The laying hens were in the chicken coop, it was a small building with laying boxes on the walls and ramps that made their way up to the boxes. The ramps were made out of lumber, and each ramp had small lengths of wood tacked horizontally onto the surface, so the chickens wouldn’t slip. These ramps were brushed off with a wire brush occasionally, sometimes we would take them out and hose them off in the summertime. Our chicken coop had a fenced yard, there were little doors that we opened in the morning and closed at night, little chicken sized doors. The chickens could come and go as they pleased during the day. I hated cleaning out the water thingy…it was a strange two part galvanized waterer one part fit over the part with the water in it, you had to carry it outside and clean it all out because chickens are messy and then fill it with water. My Mom was in charge of feeding them.
I was in charge of gathering eggs, you had to be quick..and learn not to hesitate or they would peck you in the arm. One small hesitation and those hens would nail ya. I helped with the cleaning of the eggs, we used soft white rags made out of diapers to wash them. It was a job that you wanted to stay on top of, because the longer that chicken poop stayed on the eggs the harder you had to scrub…and if you scrubbed too hard..you broke the doggone egg. We put the eggs in a funny colored purple tray, I think it held about 36 eggs.
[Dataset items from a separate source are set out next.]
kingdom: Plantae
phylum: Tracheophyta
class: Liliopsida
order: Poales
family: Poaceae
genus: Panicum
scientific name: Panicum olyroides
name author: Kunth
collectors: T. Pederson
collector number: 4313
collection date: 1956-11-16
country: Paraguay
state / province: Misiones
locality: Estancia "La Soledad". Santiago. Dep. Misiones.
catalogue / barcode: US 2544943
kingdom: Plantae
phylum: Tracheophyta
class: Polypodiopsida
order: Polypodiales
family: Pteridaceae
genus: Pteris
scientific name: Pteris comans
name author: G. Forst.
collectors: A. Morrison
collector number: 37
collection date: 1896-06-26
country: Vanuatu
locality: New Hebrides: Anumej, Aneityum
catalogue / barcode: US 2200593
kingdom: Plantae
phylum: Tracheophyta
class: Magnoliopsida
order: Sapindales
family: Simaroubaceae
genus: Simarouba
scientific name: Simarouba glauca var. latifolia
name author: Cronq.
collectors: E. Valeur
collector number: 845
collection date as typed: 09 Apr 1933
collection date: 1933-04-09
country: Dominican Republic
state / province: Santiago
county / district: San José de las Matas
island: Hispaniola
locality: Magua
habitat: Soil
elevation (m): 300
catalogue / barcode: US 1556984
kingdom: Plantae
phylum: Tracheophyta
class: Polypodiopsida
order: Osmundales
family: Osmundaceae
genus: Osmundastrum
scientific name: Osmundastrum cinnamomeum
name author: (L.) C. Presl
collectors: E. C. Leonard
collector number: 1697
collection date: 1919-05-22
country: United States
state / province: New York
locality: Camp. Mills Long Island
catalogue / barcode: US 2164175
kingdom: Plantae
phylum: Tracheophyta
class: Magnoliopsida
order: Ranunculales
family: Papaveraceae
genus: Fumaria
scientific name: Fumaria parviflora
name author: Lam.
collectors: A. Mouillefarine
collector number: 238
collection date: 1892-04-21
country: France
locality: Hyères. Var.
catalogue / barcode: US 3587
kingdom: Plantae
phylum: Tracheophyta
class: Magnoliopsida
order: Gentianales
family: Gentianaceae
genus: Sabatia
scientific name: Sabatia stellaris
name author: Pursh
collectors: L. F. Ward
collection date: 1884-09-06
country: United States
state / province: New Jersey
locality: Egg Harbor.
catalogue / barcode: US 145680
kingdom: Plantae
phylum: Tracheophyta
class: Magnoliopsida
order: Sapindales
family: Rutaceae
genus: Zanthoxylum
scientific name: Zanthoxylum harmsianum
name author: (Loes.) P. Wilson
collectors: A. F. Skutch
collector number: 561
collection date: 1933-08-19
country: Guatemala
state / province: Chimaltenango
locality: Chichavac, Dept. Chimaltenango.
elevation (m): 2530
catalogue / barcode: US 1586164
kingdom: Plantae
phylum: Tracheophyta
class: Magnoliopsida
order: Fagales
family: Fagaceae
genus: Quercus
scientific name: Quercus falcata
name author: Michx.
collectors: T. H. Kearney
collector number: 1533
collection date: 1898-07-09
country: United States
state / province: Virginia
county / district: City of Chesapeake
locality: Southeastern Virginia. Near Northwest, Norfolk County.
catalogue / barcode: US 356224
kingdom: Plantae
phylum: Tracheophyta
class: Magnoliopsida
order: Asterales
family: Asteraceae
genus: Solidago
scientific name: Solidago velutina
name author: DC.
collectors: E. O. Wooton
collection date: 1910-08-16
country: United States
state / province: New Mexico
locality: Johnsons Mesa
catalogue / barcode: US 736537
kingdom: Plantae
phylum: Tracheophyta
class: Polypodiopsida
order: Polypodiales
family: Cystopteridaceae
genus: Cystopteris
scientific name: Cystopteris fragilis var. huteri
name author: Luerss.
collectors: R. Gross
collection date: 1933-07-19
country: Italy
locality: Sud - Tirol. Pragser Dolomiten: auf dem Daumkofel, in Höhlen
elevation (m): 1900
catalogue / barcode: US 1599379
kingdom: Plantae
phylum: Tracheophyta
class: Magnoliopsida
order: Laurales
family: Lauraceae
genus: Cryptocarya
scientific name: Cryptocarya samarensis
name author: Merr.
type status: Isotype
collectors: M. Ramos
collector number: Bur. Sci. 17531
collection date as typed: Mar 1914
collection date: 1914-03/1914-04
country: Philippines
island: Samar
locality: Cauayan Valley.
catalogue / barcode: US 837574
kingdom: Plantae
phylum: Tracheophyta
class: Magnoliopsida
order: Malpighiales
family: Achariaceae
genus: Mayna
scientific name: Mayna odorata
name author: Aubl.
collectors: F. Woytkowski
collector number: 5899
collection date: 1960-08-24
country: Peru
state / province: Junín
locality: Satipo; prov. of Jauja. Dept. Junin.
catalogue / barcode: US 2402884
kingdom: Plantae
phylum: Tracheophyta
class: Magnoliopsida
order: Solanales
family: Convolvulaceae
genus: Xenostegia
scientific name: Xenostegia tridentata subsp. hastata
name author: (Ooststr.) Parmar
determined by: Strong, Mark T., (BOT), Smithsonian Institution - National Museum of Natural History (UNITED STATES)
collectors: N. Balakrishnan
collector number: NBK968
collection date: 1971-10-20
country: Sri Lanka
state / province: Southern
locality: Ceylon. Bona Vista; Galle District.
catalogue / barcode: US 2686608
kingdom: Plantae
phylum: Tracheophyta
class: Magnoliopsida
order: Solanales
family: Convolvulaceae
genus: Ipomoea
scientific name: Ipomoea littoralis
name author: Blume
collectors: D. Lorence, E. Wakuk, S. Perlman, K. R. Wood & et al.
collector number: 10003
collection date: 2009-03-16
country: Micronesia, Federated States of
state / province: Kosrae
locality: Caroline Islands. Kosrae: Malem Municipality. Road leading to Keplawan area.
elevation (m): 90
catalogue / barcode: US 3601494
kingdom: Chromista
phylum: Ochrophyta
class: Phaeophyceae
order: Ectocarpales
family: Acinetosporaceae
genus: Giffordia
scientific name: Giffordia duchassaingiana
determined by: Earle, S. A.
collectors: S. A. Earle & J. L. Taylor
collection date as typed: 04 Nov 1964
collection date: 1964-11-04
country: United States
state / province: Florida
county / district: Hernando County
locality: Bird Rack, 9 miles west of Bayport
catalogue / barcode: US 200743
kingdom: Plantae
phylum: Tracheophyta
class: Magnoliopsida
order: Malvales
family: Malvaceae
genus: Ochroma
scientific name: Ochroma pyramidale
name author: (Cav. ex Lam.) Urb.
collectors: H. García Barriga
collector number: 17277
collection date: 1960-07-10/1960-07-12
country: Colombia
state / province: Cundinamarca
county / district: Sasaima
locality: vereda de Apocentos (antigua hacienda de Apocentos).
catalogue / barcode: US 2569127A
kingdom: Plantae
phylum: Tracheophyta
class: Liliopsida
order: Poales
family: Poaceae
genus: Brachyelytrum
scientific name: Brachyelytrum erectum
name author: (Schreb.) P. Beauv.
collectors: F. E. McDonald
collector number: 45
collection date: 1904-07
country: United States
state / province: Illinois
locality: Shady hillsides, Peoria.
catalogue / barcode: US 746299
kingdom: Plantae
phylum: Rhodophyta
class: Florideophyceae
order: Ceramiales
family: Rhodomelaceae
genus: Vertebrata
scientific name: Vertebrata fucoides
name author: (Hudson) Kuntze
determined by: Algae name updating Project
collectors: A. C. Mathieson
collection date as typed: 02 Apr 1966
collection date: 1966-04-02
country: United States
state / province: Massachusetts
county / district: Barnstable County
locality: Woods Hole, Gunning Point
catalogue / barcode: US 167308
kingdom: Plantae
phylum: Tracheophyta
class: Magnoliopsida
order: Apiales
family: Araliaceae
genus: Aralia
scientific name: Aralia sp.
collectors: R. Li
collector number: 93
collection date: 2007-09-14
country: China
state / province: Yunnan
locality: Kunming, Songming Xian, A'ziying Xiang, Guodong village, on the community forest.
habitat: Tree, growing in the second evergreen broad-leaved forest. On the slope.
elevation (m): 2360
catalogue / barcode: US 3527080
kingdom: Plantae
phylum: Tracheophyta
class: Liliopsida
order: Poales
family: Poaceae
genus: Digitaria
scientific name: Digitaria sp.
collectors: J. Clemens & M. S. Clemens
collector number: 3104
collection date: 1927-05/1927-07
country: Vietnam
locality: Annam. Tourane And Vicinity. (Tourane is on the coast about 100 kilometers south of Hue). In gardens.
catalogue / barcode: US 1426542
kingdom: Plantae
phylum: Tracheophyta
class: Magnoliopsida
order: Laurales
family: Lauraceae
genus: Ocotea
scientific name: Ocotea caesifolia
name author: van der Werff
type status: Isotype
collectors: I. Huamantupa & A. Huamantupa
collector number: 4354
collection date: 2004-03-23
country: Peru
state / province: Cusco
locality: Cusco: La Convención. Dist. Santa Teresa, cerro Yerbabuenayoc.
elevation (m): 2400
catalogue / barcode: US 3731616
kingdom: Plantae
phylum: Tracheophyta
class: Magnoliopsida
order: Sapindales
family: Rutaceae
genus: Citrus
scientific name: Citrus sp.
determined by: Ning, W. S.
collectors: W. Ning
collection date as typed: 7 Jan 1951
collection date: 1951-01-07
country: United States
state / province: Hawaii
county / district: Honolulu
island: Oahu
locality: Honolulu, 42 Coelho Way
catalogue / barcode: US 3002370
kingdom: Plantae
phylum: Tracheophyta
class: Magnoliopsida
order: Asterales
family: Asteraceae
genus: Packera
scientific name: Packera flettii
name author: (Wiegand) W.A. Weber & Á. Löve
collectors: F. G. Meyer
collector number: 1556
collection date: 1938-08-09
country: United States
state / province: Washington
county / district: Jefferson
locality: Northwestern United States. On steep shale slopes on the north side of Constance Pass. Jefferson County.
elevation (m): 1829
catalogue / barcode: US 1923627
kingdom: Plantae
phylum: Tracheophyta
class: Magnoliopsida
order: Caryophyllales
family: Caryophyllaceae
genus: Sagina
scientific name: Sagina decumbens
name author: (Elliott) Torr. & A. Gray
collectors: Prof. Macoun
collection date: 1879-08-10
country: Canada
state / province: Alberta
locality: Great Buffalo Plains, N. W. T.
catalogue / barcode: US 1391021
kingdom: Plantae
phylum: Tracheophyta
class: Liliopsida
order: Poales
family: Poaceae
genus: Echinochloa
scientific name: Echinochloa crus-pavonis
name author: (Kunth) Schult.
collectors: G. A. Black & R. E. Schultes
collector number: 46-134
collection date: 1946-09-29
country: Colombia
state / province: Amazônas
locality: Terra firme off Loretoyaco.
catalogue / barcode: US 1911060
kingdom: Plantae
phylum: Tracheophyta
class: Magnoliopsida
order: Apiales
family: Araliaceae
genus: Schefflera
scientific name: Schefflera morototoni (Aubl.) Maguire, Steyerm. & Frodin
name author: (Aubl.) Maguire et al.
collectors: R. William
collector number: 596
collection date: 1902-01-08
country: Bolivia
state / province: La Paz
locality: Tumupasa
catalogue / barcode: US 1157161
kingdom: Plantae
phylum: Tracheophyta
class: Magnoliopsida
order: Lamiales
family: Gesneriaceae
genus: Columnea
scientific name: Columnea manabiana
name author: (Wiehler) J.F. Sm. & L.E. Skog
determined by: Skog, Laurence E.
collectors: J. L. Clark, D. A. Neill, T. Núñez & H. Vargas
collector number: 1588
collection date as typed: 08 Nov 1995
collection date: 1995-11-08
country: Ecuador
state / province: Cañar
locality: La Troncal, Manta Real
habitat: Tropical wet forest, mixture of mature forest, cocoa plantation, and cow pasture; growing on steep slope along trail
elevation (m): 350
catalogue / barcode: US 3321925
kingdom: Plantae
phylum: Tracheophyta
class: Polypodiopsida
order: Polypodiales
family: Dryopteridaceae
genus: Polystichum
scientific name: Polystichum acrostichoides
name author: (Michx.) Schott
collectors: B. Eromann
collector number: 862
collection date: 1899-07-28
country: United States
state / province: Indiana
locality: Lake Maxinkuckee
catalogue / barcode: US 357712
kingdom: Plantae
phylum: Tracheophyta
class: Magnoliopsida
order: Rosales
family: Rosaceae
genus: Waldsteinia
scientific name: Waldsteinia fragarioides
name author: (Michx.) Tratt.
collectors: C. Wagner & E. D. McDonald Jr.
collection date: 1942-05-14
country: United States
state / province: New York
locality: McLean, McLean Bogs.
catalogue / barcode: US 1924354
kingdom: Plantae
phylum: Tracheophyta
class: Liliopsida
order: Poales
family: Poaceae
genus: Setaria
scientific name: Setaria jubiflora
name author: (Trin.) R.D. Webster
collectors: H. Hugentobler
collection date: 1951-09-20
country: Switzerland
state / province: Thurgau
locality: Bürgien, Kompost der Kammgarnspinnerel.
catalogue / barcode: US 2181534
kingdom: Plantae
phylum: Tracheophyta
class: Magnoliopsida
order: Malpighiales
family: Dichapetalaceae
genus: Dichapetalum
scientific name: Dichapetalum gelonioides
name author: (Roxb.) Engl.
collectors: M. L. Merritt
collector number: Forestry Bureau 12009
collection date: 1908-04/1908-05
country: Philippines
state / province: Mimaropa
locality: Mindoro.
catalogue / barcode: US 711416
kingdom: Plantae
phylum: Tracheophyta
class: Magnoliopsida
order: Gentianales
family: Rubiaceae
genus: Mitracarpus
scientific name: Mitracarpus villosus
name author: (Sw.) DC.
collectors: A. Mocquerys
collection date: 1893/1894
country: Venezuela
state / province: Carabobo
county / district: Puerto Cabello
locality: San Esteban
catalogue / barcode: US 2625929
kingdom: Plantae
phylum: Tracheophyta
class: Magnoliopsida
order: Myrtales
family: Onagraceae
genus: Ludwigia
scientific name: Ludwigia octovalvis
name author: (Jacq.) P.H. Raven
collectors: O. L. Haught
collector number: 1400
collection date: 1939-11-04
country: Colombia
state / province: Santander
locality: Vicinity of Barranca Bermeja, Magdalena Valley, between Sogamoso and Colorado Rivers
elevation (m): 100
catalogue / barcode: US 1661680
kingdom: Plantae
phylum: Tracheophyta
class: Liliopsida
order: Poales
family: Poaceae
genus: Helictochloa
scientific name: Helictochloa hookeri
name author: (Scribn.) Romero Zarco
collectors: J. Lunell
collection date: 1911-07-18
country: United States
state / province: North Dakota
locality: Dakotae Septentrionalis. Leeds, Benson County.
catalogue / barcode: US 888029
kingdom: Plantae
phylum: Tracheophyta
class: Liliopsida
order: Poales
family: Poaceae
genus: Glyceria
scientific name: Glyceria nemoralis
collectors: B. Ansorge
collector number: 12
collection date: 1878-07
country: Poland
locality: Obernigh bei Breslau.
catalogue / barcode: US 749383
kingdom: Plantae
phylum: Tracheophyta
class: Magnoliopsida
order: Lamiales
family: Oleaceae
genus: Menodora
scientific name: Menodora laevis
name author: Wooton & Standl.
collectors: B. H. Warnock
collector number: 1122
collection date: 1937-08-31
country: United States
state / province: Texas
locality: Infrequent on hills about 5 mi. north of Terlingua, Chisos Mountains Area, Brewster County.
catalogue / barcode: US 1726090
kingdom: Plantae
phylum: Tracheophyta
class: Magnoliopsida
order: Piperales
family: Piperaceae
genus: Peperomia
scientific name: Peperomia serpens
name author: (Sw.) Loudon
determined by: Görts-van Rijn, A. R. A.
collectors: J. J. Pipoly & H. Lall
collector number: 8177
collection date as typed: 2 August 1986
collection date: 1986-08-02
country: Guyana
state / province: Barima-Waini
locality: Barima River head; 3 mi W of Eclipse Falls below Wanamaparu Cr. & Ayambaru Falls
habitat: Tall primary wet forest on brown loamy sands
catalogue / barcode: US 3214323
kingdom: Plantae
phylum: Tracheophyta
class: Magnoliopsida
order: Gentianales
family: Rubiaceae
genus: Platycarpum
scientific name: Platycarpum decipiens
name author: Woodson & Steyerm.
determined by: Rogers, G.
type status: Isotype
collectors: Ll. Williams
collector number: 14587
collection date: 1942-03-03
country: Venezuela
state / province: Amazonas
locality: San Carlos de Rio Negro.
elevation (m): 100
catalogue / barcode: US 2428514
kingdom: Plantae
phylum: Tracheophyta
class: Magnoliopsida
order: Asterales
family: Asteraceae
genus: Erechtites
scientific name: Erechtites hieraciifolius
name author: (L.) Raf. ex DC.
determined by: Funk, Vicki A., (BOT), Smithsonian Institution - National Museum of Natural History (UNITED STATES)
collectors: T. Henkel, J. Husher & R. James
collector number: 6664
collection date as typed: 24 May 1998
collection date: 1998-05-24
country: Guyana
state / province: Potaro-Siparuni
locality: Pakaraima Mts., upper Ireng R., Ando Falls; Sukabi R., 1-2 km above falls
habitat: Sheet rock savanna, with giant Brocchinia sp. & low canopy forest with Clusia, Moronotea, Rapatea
We sold eggs to the neighbors. I do not remember exactly how much they were for a dozen, (35 cents a dozen rings a bell.) The little old ladies would drive into the yard, hop out of the car with their egg cartons in their hand, we would fill them up, collect the money and carry the eggs to their car. It was on one of these days back in about 1965 that I first met Far Guys Grandparents H. I grew up kitty corner from his Grandparents A. so I had known them forever. Grandpa H. always drove Grandma H. and she always wore a dress. Grandpa H. never got out of the car.
My Grandparents D (My Moms parents) had a real egg operation going on at their place, I can still see my Grandfather, dressed in his bib overhauls with his blue and white train engineers cap on, sitting on the enclosed porch in a chair, washing eggs and putting them into crates, often times I would help him. He would tell me stories, some I remember… some I wish I had written down.
Our chickens weren’t the fancy kind, they were just plain old white chickens. Some of them laid brown eggs..my favorite. What I didn’t like about chickens…you had to constantly watch where you walked, especially in the summertime when I was barefooted.
The first time I sent Far Guy to the chicken coop to get the eggs, he got them just fine, and reported back to me that he had picked up all the eggs. I had to laugh at him, and explained to the "City Boy" that it was called "Gathering." He replied "Whatever you call it, It is done."
Who was the first person to say "See that chicken… I am gonna eat the next thing that comes out of it’s butt?"